Developing an app as part of your attempts to expand your company and grow into new markets is a way for you to speak to millions of potential new customers. And the app could be anything: a version of your internet browser, social network, ecommerce platform, game, content hub to accompany a new campaign or an FAQ – all translated into a new language.
Apps are set to grow and grow.
Recent research by Gartner shows:
- By 2017, mobile apps will be downloaded more than 268 billion times, generating revenue of more than $77 billion
- Mobile users will provide personalized data streams to more than 100 apps and services every day
- Free-to-download apps account for 92% of all app downloads (and are a good way to offer advertising)
- By 2017, wearable devices (like smartwatches) will make up 50% of total app interactions.
All very impressive. But what do the stats show us? That apps are getting bigger and bigger. So standing out from the pack is becoming increasingly challenging.
Why localise your app?
Using translation services to provide accurate, localised app content for your target market is the best way to start developing global brand appeal. If you’re an online retailer looking to expand into China, why develop an app only in English? Offering a translated Mandarin version means you can reach millions of new customers.
Research shows that localised apps are effective, too. A study by Distimo found that after just one week, a localised app saw a 128% increase in downloads and a 26% increase in revenue.
‘Official content channel’
“Mobile apps have become the official channel to drive content and services to consumers. From entertainment content to productivity services, from quantified-self to home automation, there is an app for practically anything a connected consumer may want to achieve,” said Brian Blau, research director at Gartner.
Launching an app in an international market
Here are three ways for getting started:
1. Target smartphone hotspots
Apps are primarily downloaded through smartphones, so find out where the greatest uptake of the devices is globally. The smartphone world is expanding at a rapid pace.

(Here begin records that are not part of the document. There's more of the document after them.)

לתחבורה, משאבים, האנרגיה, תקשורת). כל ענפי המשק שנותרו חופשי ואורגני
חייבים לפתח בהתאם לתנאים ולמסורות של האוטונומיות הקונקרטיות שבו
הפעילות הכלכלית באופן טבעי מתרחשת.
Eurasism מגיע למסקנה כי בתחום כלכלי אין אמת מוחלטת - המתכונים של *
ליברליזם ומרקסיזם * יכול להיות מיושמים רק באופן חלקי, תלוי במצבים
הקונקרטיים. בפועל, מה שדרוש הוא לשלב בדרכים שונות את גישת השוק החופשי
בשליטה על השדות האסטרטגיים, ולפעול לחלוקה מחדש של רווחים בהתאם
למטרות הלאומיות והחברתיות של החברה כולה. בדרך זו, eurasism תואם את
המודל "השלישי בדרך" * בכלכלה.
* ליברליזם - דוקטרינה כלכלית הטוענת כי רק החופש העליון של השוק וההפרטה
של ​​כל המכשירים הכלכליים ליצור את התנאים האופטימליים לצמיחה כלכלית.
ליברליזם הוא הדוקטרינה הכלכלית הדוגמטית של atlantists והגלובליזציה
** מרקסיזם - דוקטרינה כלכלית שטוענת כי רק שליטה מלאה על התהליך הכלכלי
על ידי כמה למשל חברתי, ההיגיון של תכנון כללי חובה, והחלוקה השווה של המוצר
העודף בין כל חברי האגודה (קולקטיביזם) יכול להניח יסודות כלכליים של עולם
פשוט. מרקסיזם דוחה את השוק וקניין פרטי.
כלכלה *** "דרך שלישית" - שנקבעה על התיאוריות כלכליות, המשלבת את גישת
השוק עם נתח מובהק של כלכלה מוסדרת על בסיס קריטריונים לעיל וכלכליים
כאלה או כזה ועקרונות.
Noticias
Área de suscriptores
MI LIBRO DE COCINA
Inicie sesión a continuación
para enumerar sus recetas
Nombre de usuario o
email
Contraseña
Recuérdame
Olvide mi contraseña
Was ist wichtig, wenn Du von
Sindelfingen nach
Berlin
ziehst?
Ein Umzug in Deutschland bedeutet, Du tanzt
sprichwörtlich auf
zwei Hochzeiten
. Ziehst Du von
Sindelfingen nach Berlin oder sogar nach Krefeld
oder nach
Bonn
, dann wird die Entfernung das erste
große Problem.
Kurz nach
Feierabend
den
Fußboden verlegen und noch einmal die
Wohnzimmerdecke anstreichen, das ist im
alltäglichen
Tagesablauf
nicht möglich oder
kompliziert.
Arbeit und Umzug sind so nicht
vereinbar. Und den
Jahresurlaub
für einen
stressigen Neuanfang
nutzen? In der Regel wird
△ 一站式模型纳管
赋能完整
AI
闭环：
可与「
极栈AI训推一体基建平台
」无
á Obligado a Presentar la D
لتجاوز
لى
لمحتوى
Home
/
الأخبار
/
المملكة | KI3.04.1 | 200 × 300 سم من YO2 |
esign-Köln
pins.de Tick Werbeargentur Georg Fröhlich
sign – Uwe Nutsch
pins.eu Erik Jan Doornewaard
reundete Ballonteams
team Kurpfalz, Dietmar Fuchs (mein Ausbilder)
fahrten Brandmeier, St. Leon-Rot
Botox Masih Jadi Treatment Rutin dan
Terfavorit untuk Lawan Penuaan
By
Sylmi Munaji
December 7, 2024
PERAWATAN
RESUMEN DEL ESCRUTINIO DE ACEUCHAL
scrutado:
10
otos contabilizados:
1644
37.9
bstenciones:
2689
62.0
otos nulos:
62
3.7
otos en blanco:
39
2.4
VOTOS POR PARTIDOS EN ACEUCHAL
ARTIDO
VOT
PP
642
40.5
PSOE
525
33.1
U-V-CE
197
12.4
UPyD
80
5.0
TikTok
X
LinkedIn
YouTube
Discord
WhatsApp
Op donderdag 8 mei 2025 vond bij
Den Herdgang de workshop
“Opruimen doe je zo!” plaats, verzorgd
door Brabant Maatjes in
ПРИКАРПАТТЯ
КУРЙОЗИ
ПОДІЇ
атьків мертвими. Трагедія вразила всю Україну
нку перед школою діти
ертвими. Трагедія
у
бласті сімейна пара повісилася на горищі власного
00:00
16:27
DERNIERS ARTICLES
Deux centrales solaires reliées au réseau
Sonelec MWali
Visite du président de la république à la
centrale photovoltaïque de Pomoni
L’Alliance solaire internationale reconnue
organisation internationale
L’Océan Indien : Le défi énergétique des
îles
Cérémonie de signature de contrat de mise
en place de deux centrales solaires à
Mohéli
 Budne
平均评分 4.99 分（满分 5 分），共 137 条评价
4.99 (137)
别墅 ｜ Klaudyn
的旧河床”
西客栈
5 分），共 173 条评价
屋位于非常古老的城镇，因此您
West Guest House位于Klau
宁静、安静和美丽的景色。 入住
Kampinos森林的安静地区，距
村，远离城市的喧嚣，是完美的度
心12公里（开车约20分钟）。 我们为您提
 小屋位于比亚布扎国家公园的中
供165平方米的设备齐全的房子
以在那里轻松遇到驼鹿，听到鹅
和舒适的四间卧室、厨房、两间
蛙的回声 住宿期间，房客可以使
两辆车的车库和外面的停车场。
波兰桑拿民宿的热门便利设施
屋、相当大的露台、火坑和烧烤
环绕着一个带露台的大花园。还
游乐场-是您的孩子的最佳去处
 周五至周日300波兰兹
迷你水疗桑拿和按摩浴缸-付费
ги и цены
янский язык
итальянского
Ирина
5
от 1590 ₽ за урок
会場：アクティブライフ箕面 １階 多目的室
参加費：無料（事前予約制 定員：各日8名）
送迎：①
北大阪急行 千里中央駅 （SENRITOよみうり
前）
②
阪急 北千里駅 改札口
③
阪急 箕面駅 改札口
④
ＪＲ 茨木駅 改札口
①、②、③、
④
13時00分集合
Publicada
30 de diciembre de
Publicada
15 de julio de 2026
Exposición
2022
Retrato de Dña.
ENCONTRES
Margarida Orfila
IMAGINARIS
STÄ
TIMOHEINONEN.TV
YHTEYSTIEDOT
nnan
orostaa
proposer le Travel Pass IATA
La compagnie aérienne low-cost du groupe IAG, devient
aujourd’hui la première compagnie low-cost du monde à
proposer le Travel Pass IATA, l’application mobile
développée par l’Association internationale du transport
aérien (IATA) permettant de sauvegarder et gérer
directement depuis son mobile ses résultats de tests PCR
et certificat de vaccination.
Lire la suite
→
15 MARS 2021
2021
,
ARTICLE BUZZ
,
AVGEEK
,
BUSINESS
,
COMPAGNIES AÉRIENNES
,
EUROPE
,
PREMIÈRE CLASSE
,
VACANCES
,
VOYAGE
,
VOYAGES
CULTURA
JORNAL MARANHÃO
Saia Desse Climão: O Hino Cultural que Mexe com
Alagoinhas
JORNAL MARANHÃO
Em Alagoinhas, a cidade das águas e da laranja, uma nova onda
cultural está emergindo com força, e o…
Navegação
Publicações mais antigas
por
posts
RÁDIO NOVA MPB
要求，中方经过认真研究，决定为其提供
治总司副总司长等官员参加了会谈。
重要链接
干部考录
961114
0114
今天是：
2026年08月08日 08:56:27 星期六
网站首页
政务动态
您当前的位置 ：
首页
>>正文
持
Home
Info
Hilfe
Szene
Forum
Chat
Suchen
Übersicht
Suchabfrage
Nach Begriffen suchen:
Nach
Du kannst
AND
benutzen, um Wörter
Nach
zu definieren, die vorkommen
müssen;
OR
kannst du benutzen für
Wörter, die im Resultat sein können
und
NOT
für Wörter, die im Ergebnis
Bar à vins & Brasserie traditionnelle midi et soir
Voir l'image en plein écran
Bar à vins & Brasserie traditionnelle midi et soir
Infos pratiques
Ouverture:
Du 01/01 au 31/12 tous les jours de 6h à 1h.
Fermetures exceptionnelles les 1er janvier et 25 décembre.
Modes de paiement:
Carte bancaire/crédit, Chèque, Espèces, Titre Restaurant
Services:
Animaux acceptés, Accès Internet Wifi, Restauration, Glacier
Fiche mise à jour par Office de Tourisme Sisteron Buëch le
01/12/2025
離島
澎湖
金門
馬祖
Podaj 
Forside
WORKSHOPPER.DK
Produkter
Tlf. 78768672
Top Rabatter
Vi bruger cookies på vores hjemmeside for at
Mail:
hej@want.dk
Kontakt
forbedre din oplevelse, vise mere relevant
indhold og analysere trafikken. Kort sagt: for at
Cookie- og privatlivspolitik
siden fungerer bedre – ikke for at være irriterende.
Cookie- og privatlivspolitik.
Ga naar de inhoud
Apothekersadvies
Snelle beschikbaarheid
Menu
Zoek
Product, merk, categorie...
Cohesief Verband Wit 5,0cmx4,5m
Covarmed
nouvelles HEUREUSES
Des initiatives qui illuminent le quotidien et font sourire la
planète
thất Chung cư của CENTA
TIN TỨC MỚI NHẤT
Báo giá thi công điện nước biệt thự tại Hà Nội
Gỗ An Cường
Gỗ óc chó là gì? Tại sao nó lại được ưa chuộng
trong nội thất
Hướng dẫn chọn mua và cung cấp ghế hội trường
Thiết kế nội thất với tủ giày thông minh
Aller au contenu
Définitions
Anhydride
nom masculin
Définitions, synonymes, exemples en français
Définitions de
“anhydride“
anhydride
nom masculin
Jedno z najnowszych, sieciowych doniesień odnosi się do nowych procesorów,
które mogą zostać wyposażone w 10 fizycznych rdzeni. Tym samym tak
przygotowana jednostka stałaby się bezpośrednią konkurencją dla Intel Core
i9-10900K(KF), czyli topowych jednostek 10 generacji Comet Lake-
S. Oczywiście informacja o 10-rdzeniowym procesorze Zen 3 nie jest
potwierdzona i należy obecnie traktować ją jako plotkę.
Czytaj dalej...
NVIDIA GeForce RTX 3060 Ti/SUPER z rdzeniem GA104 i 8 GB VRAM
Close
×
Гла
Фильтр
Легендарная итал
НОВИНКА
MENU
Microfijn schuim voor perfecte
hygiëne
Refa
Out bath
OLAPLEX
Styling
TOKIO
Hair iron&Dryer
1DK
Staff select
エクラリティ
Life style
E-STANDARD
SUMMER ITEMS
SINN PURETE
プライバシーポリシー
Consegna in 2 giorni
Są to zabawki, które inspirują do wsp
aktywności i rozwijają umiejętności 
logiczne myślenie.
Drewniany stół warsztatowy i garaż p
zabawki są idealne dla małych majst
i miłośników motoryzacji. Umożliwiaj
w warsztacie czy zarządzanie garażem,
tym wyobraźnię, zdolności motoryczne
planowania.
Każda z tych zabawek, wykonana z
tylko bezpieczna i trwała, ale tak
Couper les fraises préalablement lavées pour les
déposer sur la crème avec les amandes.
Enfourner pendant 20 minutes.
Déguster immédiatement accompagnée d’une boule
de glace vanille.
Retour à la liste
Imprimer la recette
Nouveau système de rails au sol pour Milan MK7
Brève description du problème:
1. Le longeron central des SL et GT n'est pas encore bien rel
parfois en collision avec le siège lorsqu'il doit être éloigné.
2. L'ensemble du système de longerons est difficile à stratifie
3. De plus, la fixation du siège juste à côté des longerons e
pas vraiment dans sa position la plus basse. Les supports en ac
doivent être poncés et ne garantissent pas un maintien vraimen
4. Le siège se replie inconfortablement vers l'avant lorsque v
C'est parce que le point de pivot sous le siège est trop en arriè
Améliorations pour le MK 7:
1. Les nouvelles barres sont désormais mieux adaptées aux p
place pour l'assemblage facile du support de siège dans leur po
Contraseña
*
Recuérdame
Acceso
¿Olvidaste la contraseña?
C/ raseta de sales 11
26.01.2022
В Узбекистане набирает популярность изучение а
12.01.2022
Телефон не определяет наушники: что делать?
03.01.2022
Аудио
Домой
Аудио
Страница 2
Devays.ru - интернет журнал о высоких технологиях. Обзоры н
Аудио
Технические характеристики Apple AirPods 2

Some time ago, China overtook the US as the largest market for smartphones by volume, according to Strategy Analytics. This year, China and India will add more than 400 million new smartphone users, a study by Mediacells shows.
2. Test it out
To start with, you can take things steady. It isn’t necessary to go all guns blazing and have every facet of your app translated into a new language from the get-go. In fact, doing this could backfire – you might find that you’ve made a basic error that you can’t resolve without further investment.
Instead, do something simple like translate the title of your app, or the basic description of what it’s all about. Perform some analytics and see if the localisation has worked. If it has, you can start developing things.
3. Target new distribution channels
You will probably launch your translated app through Apple’s App Store. But don’t neglect app hubs in other countries. Do some research and find out which app directories in popular in your target market.